Visualization6. Essay
a. Cleaning
I started cleaning the dataset by looking at the headers and summary. I chose the columns that I wanted to explore, which includes city, a date column, number of victims, and crime type. I fixed the headers and converted date that were in chr to a date type and looked at the NA. I removed NA from those columns and looked at the range of data of min/max and distinct counts to see if those are usable. I decided on the crime type that was a higher level, filtered out the years that were not complete, and chose three highly populated cities that are the most relevant to our area and the campuses, which are namely Rockville, Gaithersburg, and Germantown.
b. Interpretation of the Visualization
Total victim count is displayed over time by year on the x-axis and the victim count on the y-axis. The crime type is stacked on the bar chart for additional information to eyeball categories by color. Each city is separated so they can be easily compared independently, but can also be compared to other cities despite the data not being normalized by utilizing per capita and dividing by population size. The more important thing I was checking was if all three areas have similar trends and it looks like for each of the three cities crime was lowest in 2021, which makes sense. Most people were still staying inside and there was not that much opportunity for crime. Likewise, when everything opened, there could have been a race condition where crime was spiking, but departments were understaffed. Not verified of course, but it does seem to follow similarly of national trends.
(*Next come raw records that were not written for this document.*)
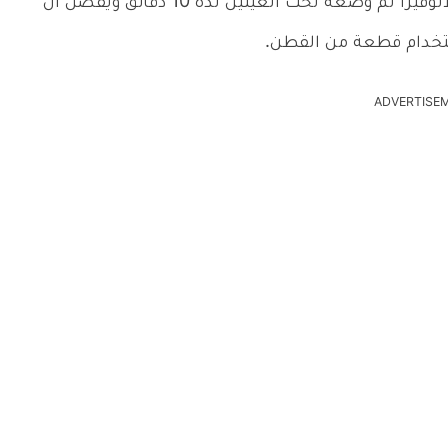
يمكنكِ عمل ماسك للهالات السوداء من صبار الألوفيرا ثم وضعه تحت العينين لدة 10 دقائق ويفضل أن
ستخدام قطعة من القطن.
ADVERTISE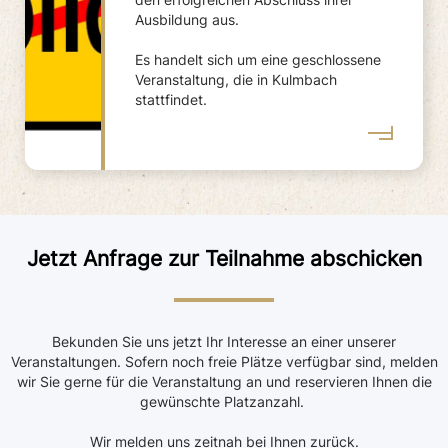
Ausbildung aus.
Es handelt sich um eine geschlossene
Veranstaltung, die in Kulmbach
stattfindet.
Jetzt Anfrage zur Teilnahme abschicken
Bekunden Sie uns jetzt Ihr Interesse an einer unserer
Veranstaltungen. Sofern noch freie Plätze verfügbar sind, melden
wir Sie gerne für die Veranstaltung an und reservieren Ihnen die
gewünschte Platzanzahl.
Wir melden uns zeitnah bei Ihnen zurück.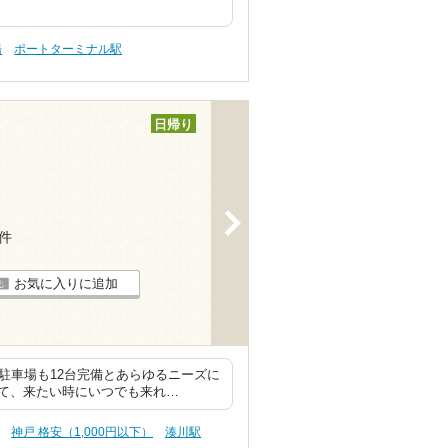
湯
ポートターミナル駅
日帰り
>
5件
お気に入りに追加
。駐車場も12台完備とあらゆるニーズに
て、来たい時にいつでも来れ…
神戸 格安（1,000円以下）
湊川駅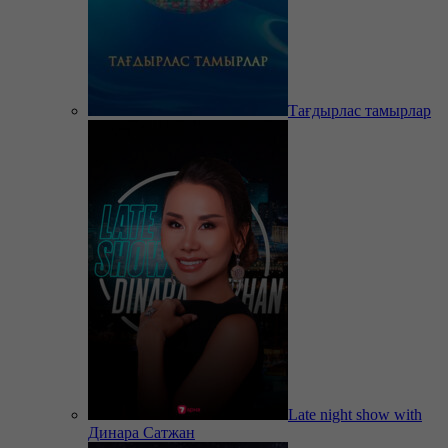
Тағдырлас тамырлар
Late night show with
Динара Сатжан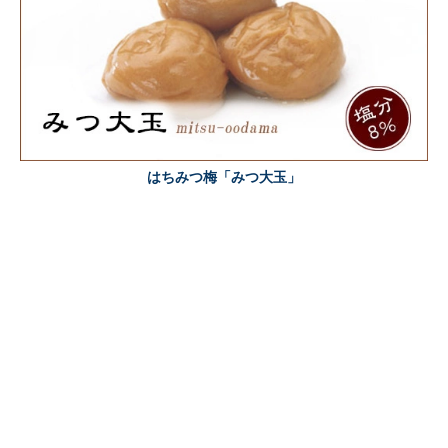
はちみつ梅「みつ大玉」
c. Anything Not Work or Wish You Could Have Done
I thought it would be interested in doing a heatmap on a mapping layer. I know there are leaflet packages and others I could explore, but figured it was out of scope of this project. I feel back on previous lessons and working on theming and color palettes to improve the style of the visualization.